GIVEN INSTRUCTION:
Arrange each line of the records below as a Markdown table with the columns No. and Text, skipping blank lines and leaving out the pictures.

** begin PROVIDED RECORDS **

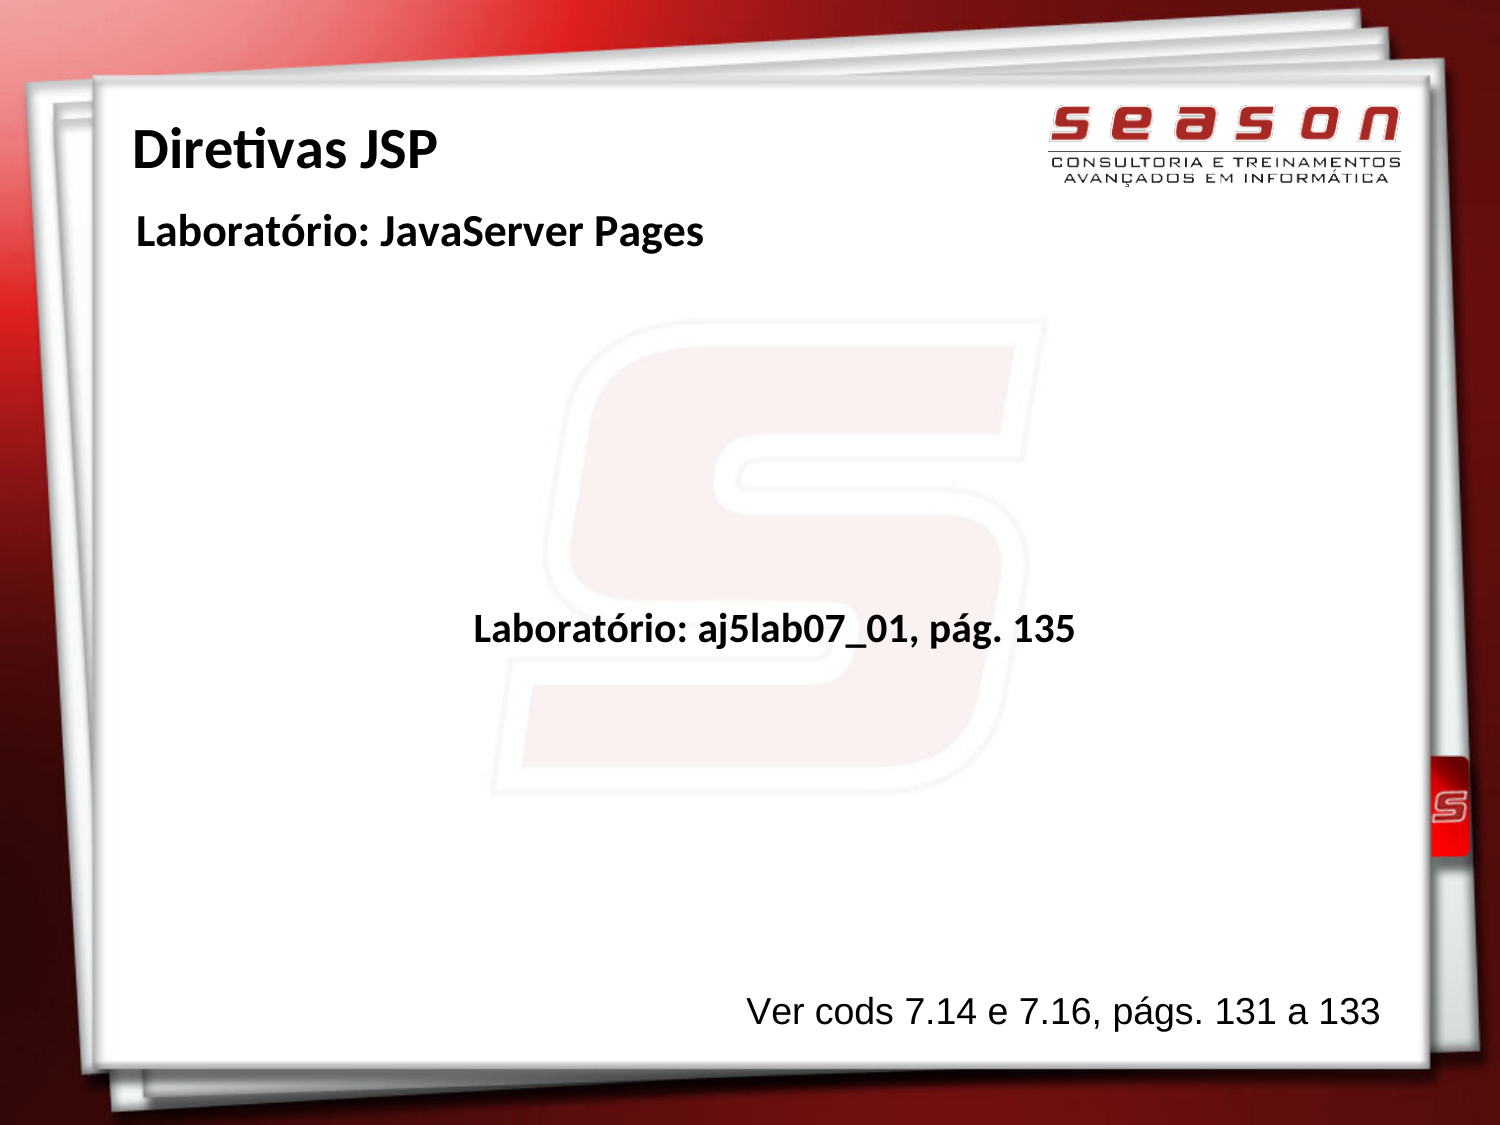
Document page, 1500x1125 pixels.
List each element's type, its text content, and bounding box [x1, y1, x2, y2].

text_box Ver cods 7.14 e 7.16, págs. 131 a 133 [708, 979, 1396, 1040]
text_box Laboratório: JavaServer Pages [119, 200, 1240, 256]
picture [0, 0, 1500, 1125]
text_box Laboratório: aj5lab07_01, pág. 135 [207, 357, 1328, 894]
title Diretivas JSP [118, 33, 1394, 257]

** end PROVIDED RECORDS **

RESPONSE BELOW:
| No. | Text |
|---|---|
| 1 | Document page, 1500x1125 pixels. |
| 2 | List each element's type, its text content, and bounding box [x1, y1, x2, y2]. |
| 3 | text_box Ver cods 7.14 e 7.16, págs. 131 a 133 [708, 979, 1396, 1040] |
| 4 | text_box Laboratório: JavaServer Pages [119, 200, 1240, 256] |
| 5 | picture [0, 0, 1500, 1125] |
| 6 | text_box Laboratório: aj5lab07_01, pág. 135 [207, 357, 1328, 894] |
| 7 | title Diretivas JSP [118, 33, 1394, 257] |